QUITO, RABU - Polisi Ekuador menangkap seorang komandan pemberontak Kolombia FARC yang dicari oleh Washington dengan tuduhan telah membantu menjalankan operasi penyelundupan kokain pemberontak, pihak berwenang mengatakan, Rabu (11/3).
Penangkapan Sixto Antonio Cabana merupakan penangkapan besar pertama oleh Ekuador terhadap pemberontak FARC sejak negara itu memutuskan hubungan dengan Bogota satu tahun lalu karena serangan oleh pasukan khusus Kolombia untuk membunuh seorang pemimpin penting pemberontak yang bersembunyi di dalam wilayah Ekuador.
Kepala polisi Ekuador Jaime Hurtado mengatakan pemerintah telah menangkap Cabana, juga dikenal sebagai "Domingo Bioho", di sebuah kota terpencil dekat perbatasan Kolombia.
Hurtado tidak mengatakan apakah Cabana akan diekstradisi ke Kolombia atau ke AS, yang telah menawarkan hadiah 2,5 juta dollar AS bagi penangkapannya.
Presiden Kolombia Alvaro Uribe, yang serangan militernya didukung AS telah memperlemah pemberontak tertua di Amerika Latin itu, belum lama ini telah minta negara-negara tetangganya untuk berbuat lebih banyak untuk melawan pemberontak yang bersembunyi di wilayah negara-negara itu.
Kematian tiga pemimpin penting FARC tahun lalu, telah meningkatkan pembelotan dan kemunduran militer yang memaksa pemberontak itu lebih dalam masuk ke hutan terpencil dekat perbatasannya dengan Ekuador dan Venezuela.

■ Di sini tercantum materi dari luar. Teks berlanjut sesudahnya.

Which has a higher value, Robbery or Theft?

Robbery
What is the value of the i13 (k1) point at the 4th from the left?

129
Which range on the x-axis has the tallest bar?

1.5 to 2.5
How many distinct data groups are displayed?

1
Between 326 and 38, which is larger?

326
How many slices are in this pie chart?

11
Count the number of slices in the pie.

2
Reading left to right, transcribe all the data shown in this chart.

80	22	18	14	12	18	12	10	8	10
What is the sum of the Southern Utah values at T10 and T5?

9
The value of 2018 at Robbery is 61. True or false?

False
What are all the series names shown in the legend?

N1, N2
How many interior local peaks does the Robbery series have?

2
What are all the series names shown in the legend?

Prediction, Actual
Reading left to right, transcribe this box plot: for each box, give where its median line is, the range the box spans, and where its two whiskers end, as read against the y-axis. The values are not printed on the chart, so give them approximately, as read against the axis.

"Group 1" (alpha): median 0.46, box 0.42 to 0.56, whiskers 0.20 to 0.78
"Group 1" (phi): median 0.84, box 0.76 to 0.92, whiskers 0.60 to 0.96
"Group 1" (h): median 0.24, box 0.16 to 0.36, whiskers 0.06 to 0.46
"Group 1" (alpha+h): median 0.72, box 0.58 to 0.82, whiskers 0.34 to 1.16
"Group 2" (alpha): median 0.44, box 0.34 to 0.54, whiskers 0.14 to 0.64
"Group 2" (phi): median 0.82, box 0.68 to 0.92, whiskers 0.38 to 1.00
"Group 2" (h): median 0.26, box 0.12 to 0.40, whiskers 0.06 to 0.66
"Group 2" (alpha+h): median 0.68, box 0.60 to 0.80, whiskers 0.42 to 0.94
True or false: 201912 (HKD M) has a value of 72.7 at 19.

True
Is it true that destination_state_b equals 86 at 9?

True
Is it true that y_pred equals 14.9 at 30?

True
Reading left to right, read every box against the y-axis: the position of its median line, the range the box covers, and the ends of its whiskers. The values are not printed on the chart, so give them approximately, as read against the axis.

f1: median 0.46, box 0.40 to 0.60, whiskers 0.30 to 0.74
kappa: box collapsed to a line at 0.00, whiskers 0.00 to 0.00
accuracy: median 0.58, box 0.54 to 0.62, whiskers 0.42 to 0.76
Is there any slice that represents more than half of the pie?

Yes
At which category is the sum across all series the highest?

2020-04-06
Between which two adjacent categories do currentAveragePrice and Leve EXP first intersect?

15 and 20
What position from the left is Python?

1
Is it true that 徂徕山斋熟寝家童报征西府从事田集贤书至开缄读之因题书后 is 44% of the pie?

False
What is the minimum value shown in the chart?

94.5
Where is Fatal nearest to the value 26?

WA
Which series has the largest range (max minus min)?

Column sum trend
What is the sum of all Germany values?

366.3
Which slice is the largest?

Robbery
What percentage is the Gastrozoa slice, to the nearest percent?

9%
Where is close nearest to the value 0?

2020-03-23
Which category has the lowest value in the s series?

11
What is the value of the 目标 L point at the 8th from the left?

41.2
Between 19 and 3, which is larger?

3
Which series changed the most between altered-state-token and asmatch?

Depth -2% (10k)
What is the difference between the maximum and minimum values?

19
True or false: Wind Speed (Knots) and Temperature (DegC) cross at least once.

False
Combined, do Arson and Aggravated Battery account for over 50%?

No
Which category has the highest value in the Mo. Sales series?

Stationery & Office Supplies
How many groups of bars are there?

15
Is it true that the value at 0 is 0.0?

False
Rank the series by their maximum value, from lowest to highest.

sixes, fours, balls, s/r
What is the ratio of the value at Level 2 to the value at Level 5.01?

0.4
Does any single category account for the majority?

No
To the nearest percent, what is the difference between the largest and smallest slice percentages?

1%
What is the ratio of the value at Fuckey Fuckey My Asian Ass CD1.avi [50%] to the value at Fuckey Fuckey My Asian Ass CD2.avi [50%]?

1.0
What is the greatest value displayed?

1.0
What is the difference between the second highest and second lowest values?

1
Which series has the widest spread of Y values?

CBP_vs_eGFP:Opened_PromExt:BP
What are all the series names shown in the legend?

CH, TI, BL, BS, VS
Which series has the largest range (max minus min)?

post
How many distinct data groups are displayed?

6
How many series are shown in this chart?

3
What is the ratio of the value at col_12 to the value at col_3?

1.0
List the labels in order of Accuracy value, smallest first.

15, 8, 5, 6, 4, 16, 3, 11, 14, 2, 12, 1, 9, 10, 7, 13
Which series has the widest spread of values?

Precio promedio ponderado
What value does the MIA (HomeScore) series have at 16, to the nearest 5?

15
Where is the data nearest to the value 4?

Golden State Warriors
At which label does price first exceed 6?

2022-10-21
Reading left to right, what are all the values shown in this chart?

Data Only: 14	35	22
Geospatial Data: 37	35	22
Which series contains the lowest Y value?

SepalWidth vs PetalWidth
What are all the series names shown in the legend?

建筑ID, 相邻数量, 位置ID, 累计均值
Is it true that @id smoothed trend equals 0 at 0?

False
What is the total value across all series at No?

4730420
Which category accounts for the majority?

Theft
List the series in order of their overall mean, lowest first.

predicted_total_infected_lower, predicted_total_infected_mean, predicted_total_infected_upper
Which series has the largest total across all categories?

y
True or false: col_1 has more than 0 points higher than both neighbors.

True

Ekuador menolak upaya Kolombia untuk memperbaiki hubungan, tapi telah meningkatkan keamanan di perbatasan utaranya untuk menghadapi kekerasan yang meningkat dari kelompok pemberontak dan paramiliter yang beperang untuk memperebutkan rute penyelundupan kokain. Sesama penghasil kokain penting dunia, Ekuador adalah rute perdagangan kokain penting.
FARC -- Pasukan Bersenjata Revolusioner Kolombia -- telah memerangi negara itu selama lebih dari empat dasawarsa, dibantu dengan dana yang diperoleh dari pemerasan, penculikan, dan perdagangan dalam bisnis kokain yang besar sekali di negara tersebut.
Selama beberapa tahun terakhir FARC terkenal karena penyanderaannya terhadap sejumlah politikus dan pejabat serta tokoh lainnya. Termasuk di antara mereka adalah politikus Kolombia-Perancis Ingrid Betancourt yang berhasil dibebaskan tahun lalu.